THE RECORDS Block Start
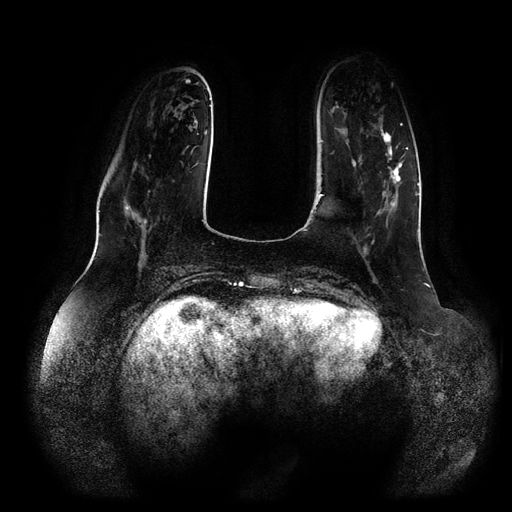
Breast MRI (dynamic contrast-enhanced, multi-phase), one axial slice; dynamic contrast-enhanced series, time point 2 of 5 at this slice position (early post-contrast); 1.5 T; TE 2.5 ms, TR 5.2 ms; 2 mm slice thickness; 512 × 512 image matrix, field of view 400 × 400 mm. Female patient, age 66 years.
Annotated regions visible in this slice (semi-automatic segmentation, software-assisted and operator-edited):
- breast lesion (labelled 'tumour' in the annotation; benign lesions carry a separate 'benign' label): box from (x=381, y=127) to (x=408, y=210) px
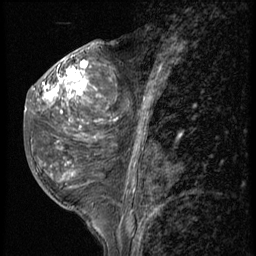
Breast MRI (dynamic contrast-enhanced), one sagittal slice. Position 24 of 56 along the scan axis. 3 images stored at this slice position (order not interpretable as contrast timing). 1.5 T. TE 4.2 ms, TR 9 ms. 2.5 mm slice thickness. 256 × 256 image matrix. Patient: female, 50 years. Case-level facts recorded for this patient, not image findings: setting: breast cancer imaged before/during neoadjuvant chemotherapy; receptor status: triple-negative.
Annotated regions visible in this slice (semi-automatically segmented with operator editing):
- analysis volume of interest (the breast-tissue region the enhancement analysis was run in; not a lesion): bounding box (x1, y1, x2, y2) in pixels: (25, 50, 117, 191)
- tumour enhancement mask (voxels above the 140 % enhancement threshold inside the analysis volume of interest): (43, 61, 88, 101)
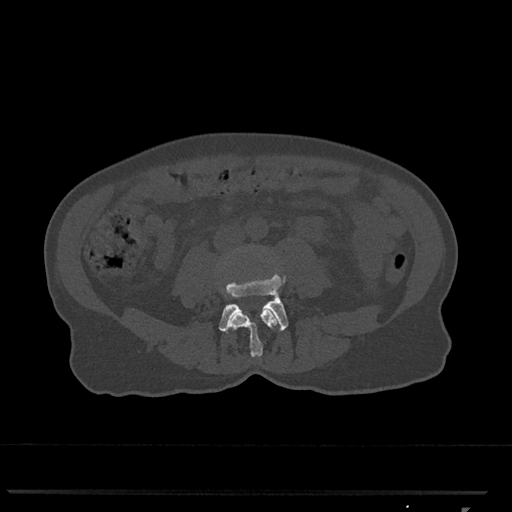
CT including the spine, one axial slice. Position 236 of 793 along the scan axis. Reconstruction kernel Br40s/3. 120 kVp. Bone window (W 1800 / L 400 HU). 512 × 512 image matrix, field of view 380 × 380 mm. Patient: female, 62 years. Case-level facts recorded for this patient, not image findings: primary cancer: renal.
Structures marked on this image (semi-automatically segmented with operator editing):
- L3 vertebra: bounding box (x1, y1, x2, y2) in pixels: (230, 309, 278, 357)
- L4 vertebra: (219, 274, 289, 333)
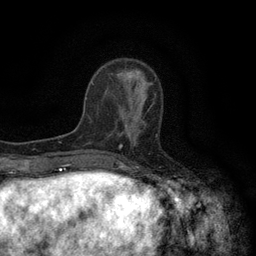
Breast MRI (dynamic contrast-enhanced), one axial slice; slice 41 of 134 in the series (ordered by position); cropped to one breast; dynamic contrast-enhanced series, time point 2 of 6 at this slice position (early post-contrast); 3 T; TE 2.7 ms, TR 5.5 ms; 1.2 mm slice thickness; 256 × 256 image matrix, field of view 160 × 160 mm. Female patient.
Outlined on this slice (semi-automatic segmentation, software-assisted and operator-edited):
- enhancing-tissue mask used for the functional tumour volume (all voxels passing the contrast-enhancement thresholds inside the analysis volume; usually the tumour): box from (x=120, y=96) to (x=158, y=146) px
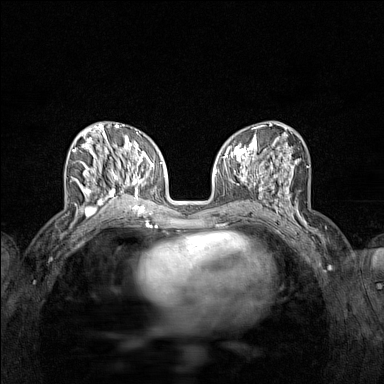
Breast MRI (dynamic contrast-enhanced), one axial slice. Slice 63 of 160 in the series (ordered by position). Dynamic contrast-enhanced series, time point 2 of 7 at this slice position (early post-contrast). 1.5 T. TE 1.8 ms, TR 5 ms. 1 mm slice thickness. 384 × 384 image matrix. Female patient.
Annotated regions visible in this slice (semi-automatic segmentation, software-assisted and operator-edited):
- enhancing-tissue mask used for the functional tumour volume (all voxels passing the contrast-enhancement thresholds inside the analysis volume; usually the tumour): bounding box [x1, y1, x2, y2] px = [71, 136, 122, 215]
THE RECORDS Block End
### WORK TASK
Each line above has to be returned exactly. Drop the pictures.

### RESPONSE TO THE TASK
Breast MRI (dynamic contrast-enhanced, multi-phase), one axial slice; dynamic contrast-enhanced series, time point 2 of 5 at this slice position (early post-contrast); 1.5 T; TE 2.5 ms, TR 5.2 ms; 2 mm slice thickness; 512 × 512 image matrix, field of view 400 × 400 mm. Female patient, age 66 years.
Annotated regions visible in this slice (semi-automatic segmentation, software-assisted and operator-edited):
- breast lesion (labelled 'tumour' in the annotation; benign lesions carry a separate 'benign' label): box from (x=381, y=127) to (x=408, y=210) px
Breast MRI (dynamic contrast-enhanced), one sagittal slice. Position 24 of 56 along the scan axis. 3 images stored at this slice position (order not interpretable as contrast timing). 1.5 T. TE 4.2 ms, TR 9 ms. 2.5 mm slice thickness. 256 × 256 image matrix. Patient: female, 50 years. Case-level facts recorded for this patient, not image findings: setting: breast cancer imaged before/during neoadjuvant chemotherapy; receptor status: triple-negative.
Annotated regions visible in this slice (semi-automatically segmented with operator editing):
- analysis volume of interest (the breast-tissue region the enhancement analysis was run in; not a lesion): bounding box (x1, y1, x2, y2) in pixels: (25, 50, 117, 191)
- tumour enhancement mask (voxels above the 140 % enhancement threshold inside the analysis volume of interest): (43, 61, 88, 101)
CT including the spine, one axial slice. Position 236 of 793 along the scan axis. Reconstruction kernel Br40s/3. 120 kVp. Bone window (W 1800 / L 400 HU). 512 × 512 image matrix, field of view 380 × 380 mm. Patient: female, 62 years. Case-level facts recorded for this patient, not image findings: primary cancer: renal.
Structures marked on this image (semi-automatically segmented with operator editing):
- L3 vertebra: bounding box (x1, y1, x2, y2) in pixels: (230, 309, 278, 357)
- L4 vertebra: (219, 274, 289, 333)
Breast MRI (dynamic contrast-enhanced), one axial slice; slice 41 of 134 in the series (ordered by position); cropped to one breast; dynamic contrast-enhanced series, time point 2 of 6 at this slice position (early post-contrast); 3 T; TE 2.7 ms, TR 5.5 ms; 1.2 mm slice thickness; 256 × 256 image matrix, field of view 160 × 160 mm. Female patient.
Outlined on this slice (semi-automatic segmentation, software-assisted and operator-edited):
- enhancing-tissue mask used for the functional tumour volume (all voxels passing the contrast-enhancement thresholds inside the analysis volume; usually the tumour): box from (x=120, y=96) to (x=158, y=146) px
Breast MRI (dynamic contrast-enhanced), one axial slice. Slice 63 of 160 in the series (ordered by position). Dynamic contrast-enhanced series, time point 2 of 7 at this slice position (early post-contrast). 1.5 T. TE 1.8 ms, TR 5 ms. 1 mm slice thickness. 384 × 384 image matrix. Female patient.
Annotated regions visible in this slice (semi-automatic segmentation, software-assisted and operator-edited):
- enhancing-tissue mask used for the functional tumour volume (all voxels passing the contrast-enhancement thresholds inside the analysis volume; usually the tumour): bounding box [x1, y1, x2, y2] px = [71, 136, 122, 215]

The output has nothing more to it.